*** Opening of DATA TO PROCESS ***

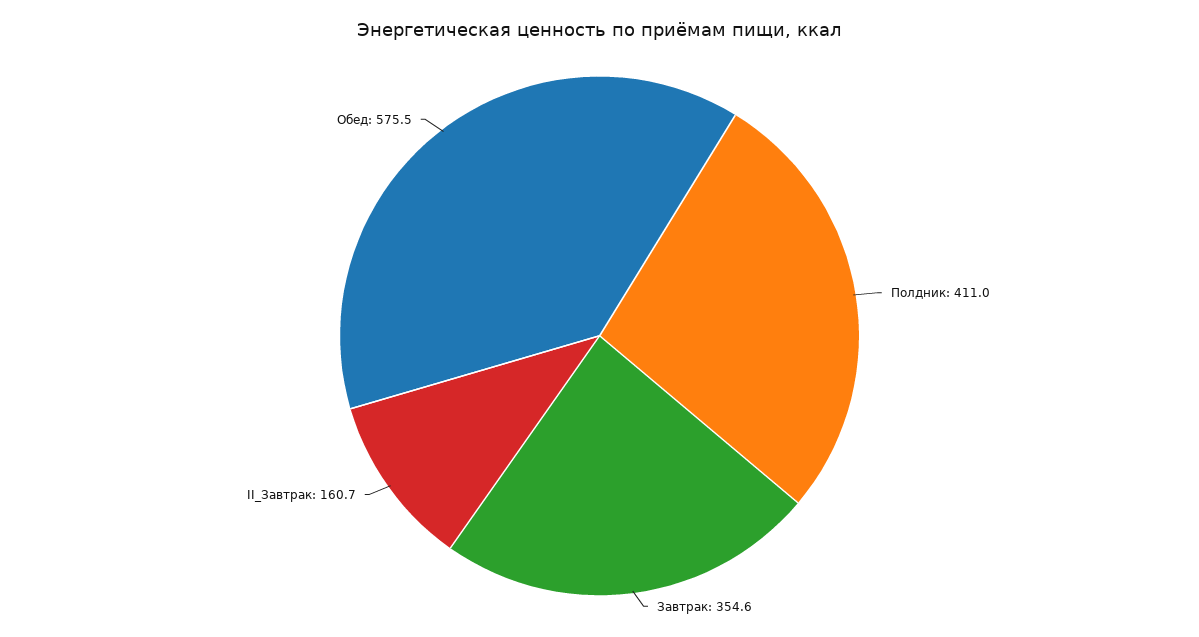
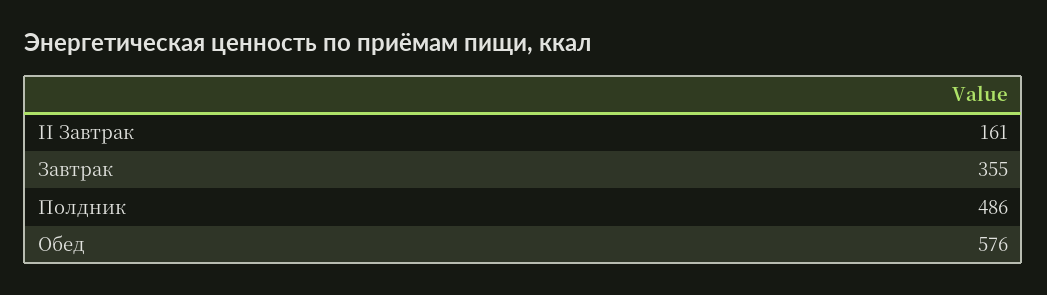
  {
-   "Полдник": 411,
+   "Полдник": 486,
    "Завтрак": 354.6,
    "II_Завтрак": 160.7,
    "Обед": 575.5
  }

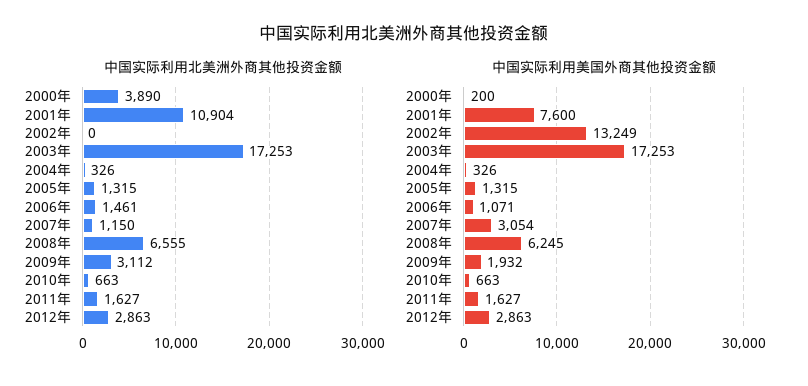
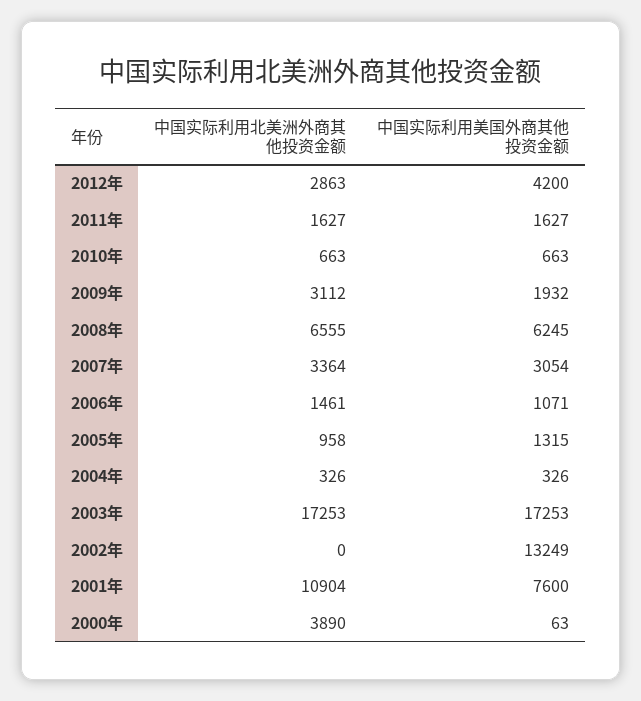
  {
    "中国实际利用北美洲外商其他投资金额": {
      "2000年": 3890,
      "2001年": 10904,
      "2002年": 0,
      "2003年": 17253,
      "2004年": 326,
-     "2005年": 1315,
+     "2005年": 958,
      "2006年": 1461,
-     "2007年": 1150,
+     "2007年": 3364,
      "2008年": 6555,
      "2009年": 3112,
      "2010年": 663,
      "2011年": 1627,
      "2012年": 2863
    },
    "中国实际利用美国外商其他投资金额": {
-     "2000年": 200,
+     "2000年": 63,
      "2001年": 7600,
      "2002年": 13249,
      "2003年": 17253,
      "2004年": 326,
      "2005年": 1315,
      "2006年": 1071,
      "2007年": 3054,
      "2008年": 6245,
      "2009年": 1932,
      "2010年": 663,
      "2011年": 1627,
-     "2012年": 2863
+     "2012年": 4200
    }
  }

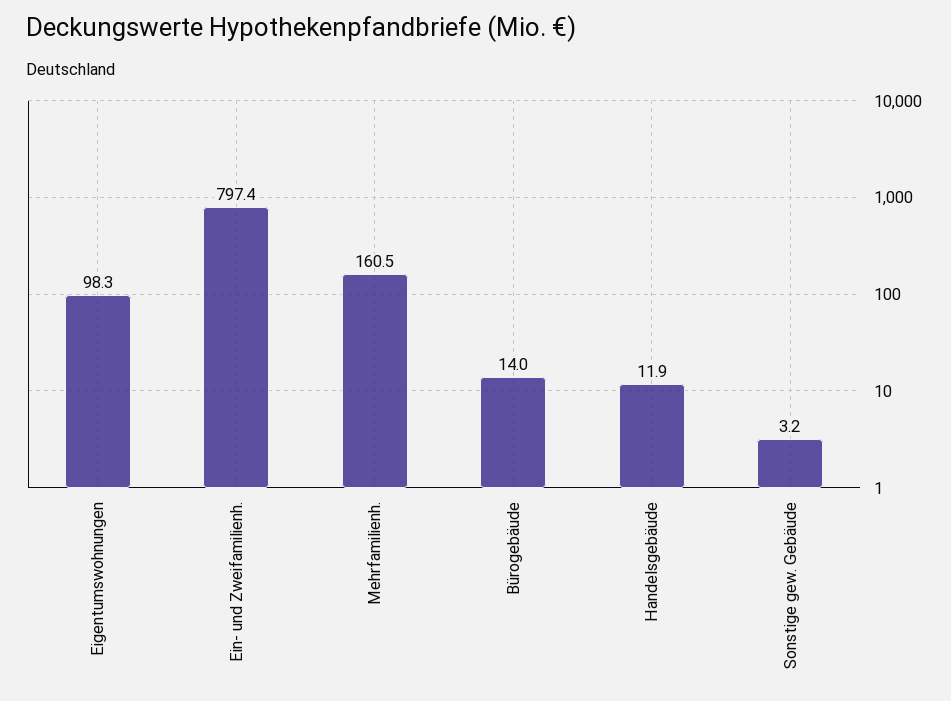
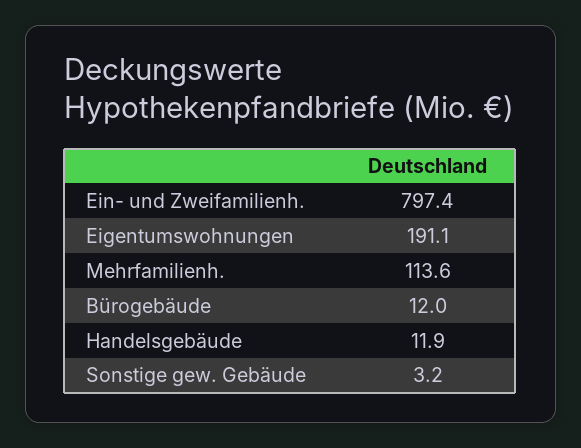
  {
-   "Eigentumswohnungen": 98.3,
+   "Eigentumswohnungen": 191.1,
    "Ein- und Zweifamilienh.": 797.4,
-   "Mehrfamilienh.": 160.5,
+   "Mehrfamilienh.": 113.6,
-   "Bürogebäude": 14,
+   "Bürogebäude": 12,
    "Handelsgebäude": 11.9,
    "Sonstige gew. Gebäude": 3.2
  }

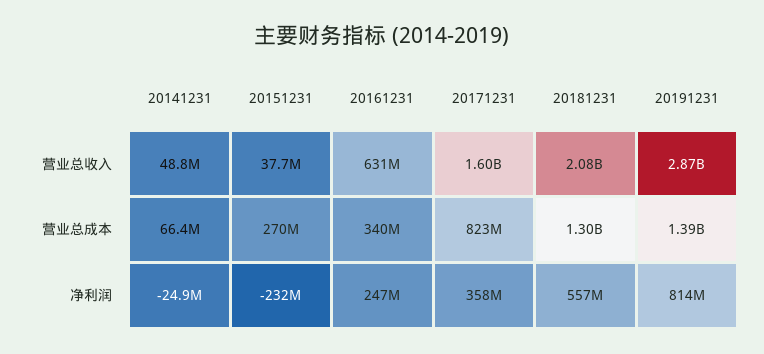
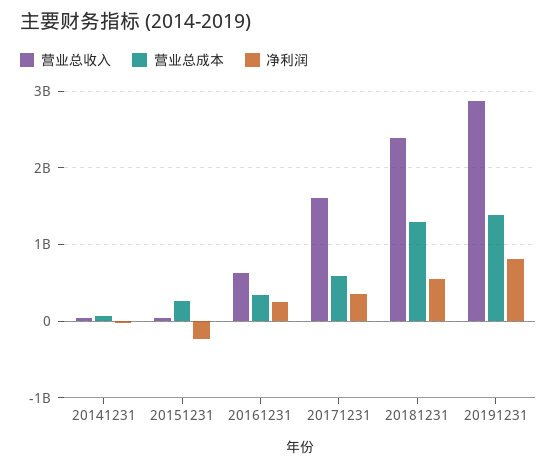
  {
    "营业总收入": {
      "20141231": 48800000,
      "20151231": 37700000,
      "20161231": 631000000,
      "20171231": 1600000000,
-     "20181231": 2080000000,
+     "20181231": 2400000000,
      "20191231": 2870000000
    },
    "营业总成本": {
      "20141231": 66400000,
      "20151231": 270000000,
      "20161231": 340000000,
-     "20171231": 823000000,
+     "20171231": 600000000,
      "20181231": 1300000000,
      "20191231": 1390000000
    },
    "净利润": {
      "20141231": -24900000,
      "20151231": -232000000,
      "20161231": 247000000,
      "20171231": 358000000,
      "20181231": 557000000,
      "20191231": 814000000
    }
  }

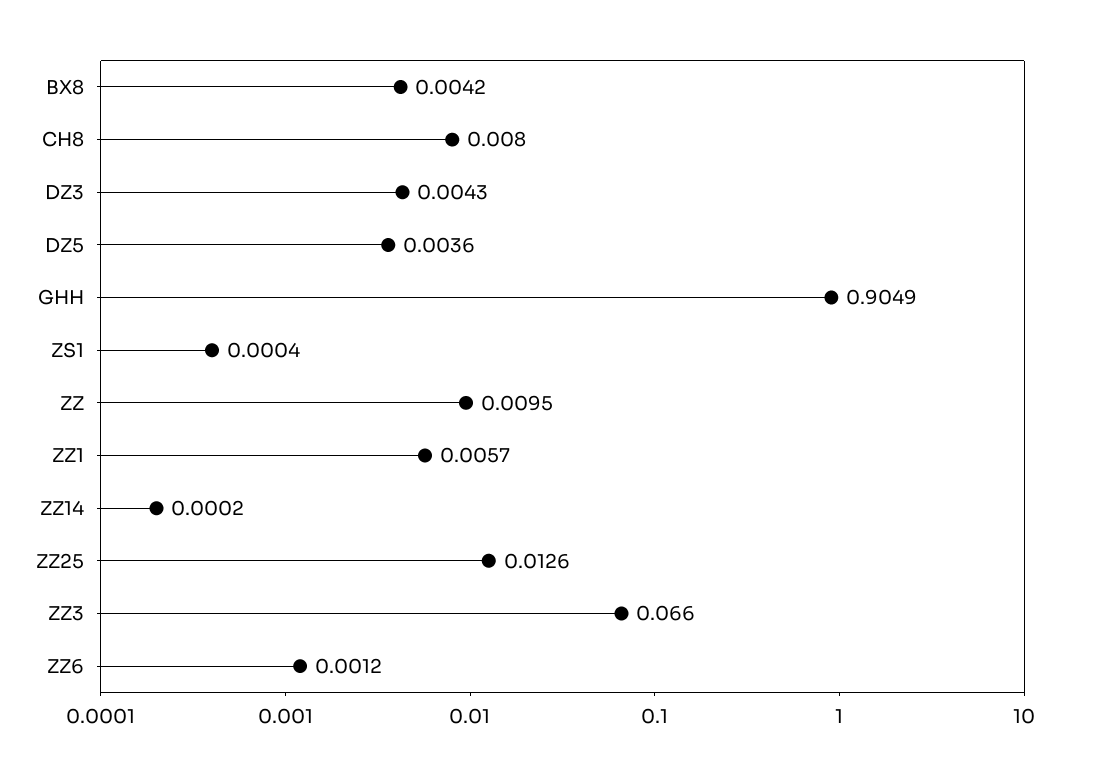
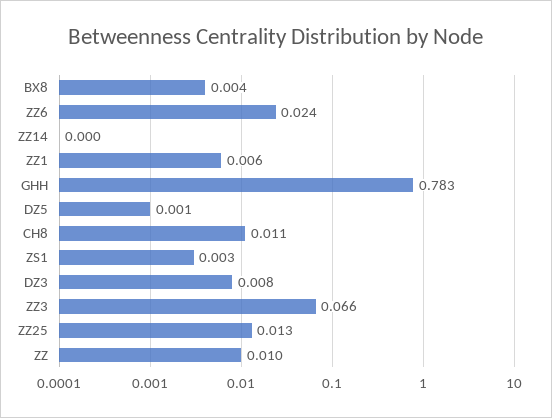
  {
    "BX8": 0.0042,
-   "CH8": 0.008,
+   "CH8": 0.011,
-   "DZ3": 0.0043,
+   "DZ3": 0.008,
-   "DZ5": 0.0036,
+   "DZ5": 0.001,
-   "GHH": 0.9049,
+   "GHH": 0.783,
-   "ZS1": 0.0004,
+   "ZS1": 0.003,
    "ZZ": 0.0095,
    "ZZ1": 0.0057,
    "ZZ14": 0.0002,
    "ZZ25": 0.0126,
    "ZZ3": 0.066,
-   "ZZ6": 0.0012
+   "ZZ6": 0.024
  }

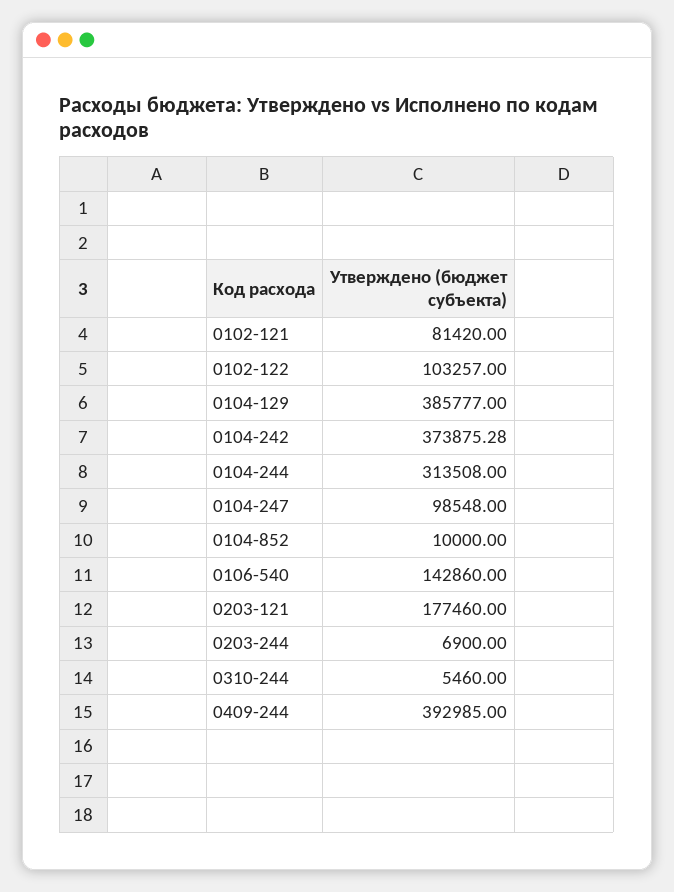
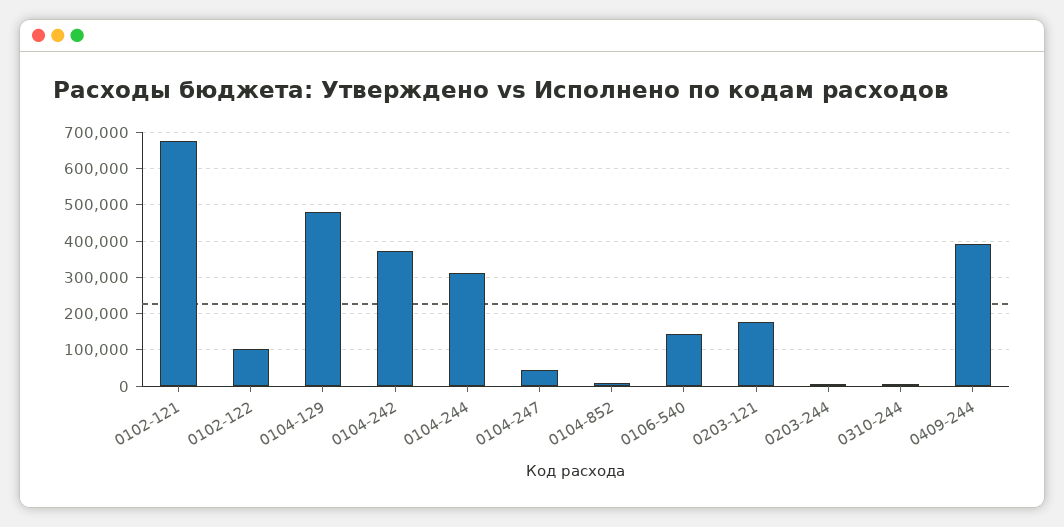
  {
-   "0102-121": 81420,
+   "0102-121": 680000,
    "0102-122": 103257,
-   "0104-129": 385777,
+   "0104-129": 480000,
    "0104-242": 373875.28,
    "0104-244": 313508,
-   "0104-247": 98548,
+   "0104-247": 40000,
    "0104-852": 10000,
    "0106-540": 142860,
    "0203-121": 177460,
    "0203-244": 6900,
    "0310-244": 5460,
    "0409-244": 392985
  }

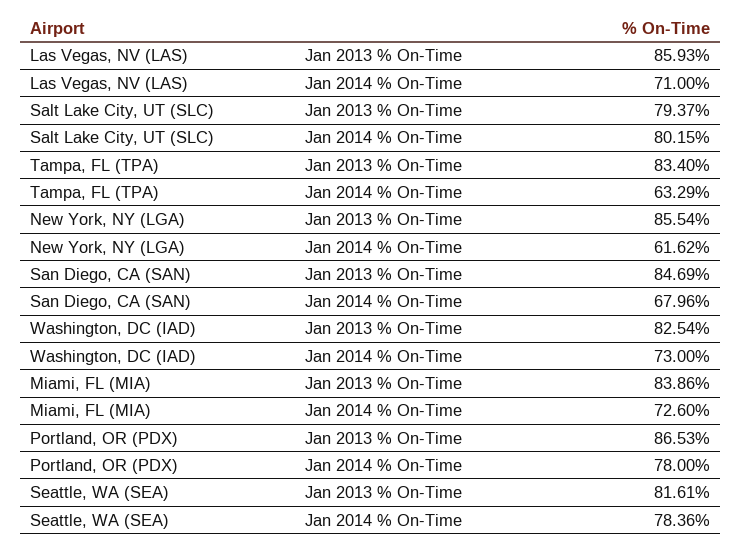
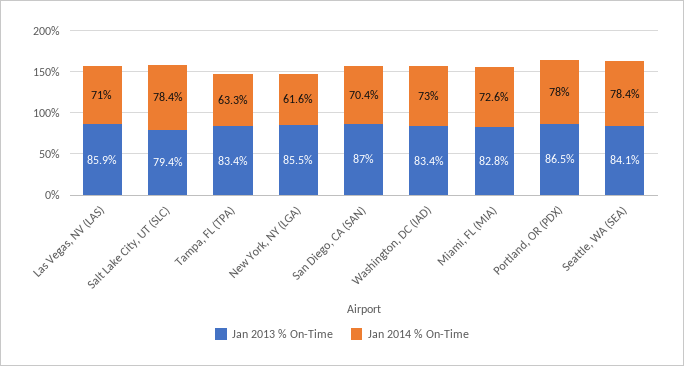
  {
    "Jan 2013 % On-Time": {
      "Las Vegas, NV (LAS)": 85.93,
      "Salt Lake City, UT (SLC)": 79.37,
      "Tampa, FL (TPA)": 83.4,
      "New York, NY (LGA)": 85.54,
-     "San Diego, CA (SAN)": 84.69,
+     "San Diego, CA (SAN)": 87,
-     "Washington, DC (IAD)": 82.54,
+     "Washington, DC (IAD)": 83.4,
-     "Miami, FL (MIA)": 83.86,
+     "Miami, FL (MIA)": 82.8,
      "Portland, OR (PDX)": 86.53,
-     "Seattle, WA (SEA)": 81.61
+     "Seattle, WA (SEA)": 84.1
    },
    "Jan 2014 % On-Time": {
      "Las Vegas, NV (LAS)": 71,
-     "Salt Lake City, UT (SLC)": 80.15,
+     "Salt Lake City, UT (SLC)": 78.4,
      "Tampa, FL (TPA)": 63.29,
      "New York, NY (LGA)": 61.62,
-     "San Diego, CA (SAN)": 67.96,
+     "San Diego, CA (SAN)": 70.4,
      "Washington, DC (IAD)": 73,
      "Miami, FL (MIA)": 72.6,
      "Portland, OR (PDX)": 78,
      "Seattle, WA (SEA)": 78.36
    }
  }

*** Close of DATA TO PROCESS ***

### WHAT IS BEING ASKED
Your copy must hold every record above in its exact wording and must hold no pictures.

### RESULT OF THIS TASK
  {
-   "Полдник": 411,
+   "Полдник": 486,
    "Завтрак": 354.6,
    "II_Завтрак": 160.7,
    "Обед": 575.5
  }

  {
    "中国实际利用北美洲外商其他投资金额": {
      "2000年": 3890,
      "2001年": 10904,
      "2002年": 0,
      "2003年": 17253,
      "2004年": 326,
-     "2005年": 1315,
+     "2005年": 958,
      "2006年": 1461,
-     "2007年": 1150,
+     "2007年": 3364,
      "2008年": 6555,
      "2009年": 3112,
      "2010年": 663,
      "2011年": 1627,
      "2012年": 2863
    },
    "中国实际利用美国外商其他投资金额": {
-     "2000年": 200,
+     "2000年": 63,
      "2001年": 7600,
      "2002年": 13249,
      "2003年": 17253,
      "2004年": 326,
      "2005年": 1315,
      "2006年": 1071,
      "2007年": 3054,
      "2008年": 6245,
      "2009年": 1932,
      "2010年": 663,
      "2011年": 1627,
-     "2012年": 2863
+     "2012年": 4200
    }
  }

  {
-   "Eigentumswohnungen": 98.3,
+   "Eigentumswohnungen": 191.1,
    "Ein- und Zweifamilienh.": 797.4,
-   "Mehrfamilienh.": 160.5,
+   "Mehrfamilienh.": 113.6,
-   "Bürogebäude": 14,
+   "Bürogebäude": 12,
    "Handelsgebäude": 11.9,
    "Sonstige gew. Gebäude": 3.2
  }

  {
    "营业总收入": {
      "20141231": 48800000,
      "20151231": 37700000,
      "20161231": 631000000,
      "20171231": 1600000000,
-     "20181231": 2080000000,
+     "20181231": 2400000000,
      "20191231": 2870000000
    },
    "营业总成本": {
      "20141231": 66400000,
      "20151231": 270000000,
      "20161231": 340000000,
-     "20171231": 823000000,
+     "20171231": 600000000,
      "20181231": 1300000000,
      "20191231": 1390000000
    },
    "净利润": {
      "20141231": -24900000,
      "20151231": -232000000,
      "20161231": 247000000,
      "20171231": 358000000,
      "20181231": 557000000,
      "20191231": 814000000
    }
  }

  {
    "BX8": 0.0042,
-   "CH8": 0.008,
+   "CH8": 0.011,
-   "DZ3": 0.0043,
+   "DZ3": 0.008,
-   "DZ5": 0.0036,
+   "DZ5": 0.001,
-   "GHH": 0.9049,
+   "GHH": 0.783,
-   "ZS1": 0.0004,
+   "ZS1": 0.003,
    "ZZ": 0.0095,
    "ZZ1": 0.0057,
    "ZZ14": 0.0002,
    "ZZ25": 0.0126,
    "ZZ3": 0.066,
-   "ZZ6": 0.0012
+   "ZZ6": 0.024
  }

  {
-   "0102-121": 81420,
+   "0102-121": 680000,
    "0102-122": 103257,
-   "0104-129": 385777,
+   "0104-129": 480000,
    "0104-242": 373875.28,
    "0104-244": 313508,
-   "0104-247": 98548,
+   "0104-247": 40000,
    "0104-852": 10000,
    "0106-540": 142860,
    "0203-121": 177460,
    "0203-244": 6900,
    "0310-244": 5460,
    "0409-244": 392985
  }

  {
    "Jan 2013 % On-Time": {
      "Las Vegas, NV (LAS)": 85.93,
      "Salt Lake City, UT (SLC)": 79.37,
      "Tampa, FL (TPA)": 83.4,
      "New York, NY (LGA)": 85.54,
-     "San Diego, CA (SAN)": 84.69,
+     "San Diego, CA (SAN)": 87,
-     "Washington, DC (IAD)": 82.54,
+     "Washington, DC (IAD)": 83.4,
-     "Miami, FL (MIA)": 83.86,
+     "Miami, FL (MIA)": 82.8,
      "Portland, OR (PDX)": 86.53,
-     "Seattle, WA (SEA)": 81.61
+     "Seattle, WA (SEA)": 84.1
    },
    "Jan 2014 % On-Time": {
      "Las Vegas, NV (LAS)": 71,
-     "Salt Lake City, UT (SLC)": 80.15,
+     "Salt Lake City, UT (SLC)": 78.4,
      "Tampa, FL (TPA)": 63.29,
      "New York, NY (LGA)": 61.62,
-     "San Diego, CA (SAN)": 67.96,
+     "San Diego, CA (SAN)": 70.4,
      "Washington, DC (IAD)": 73,
      "Miami, FL (MIA)": 72.6,
      "Portland, OR (PDX)": 78,
      "Seattle, WA (SEA)": 78.36
    }
  }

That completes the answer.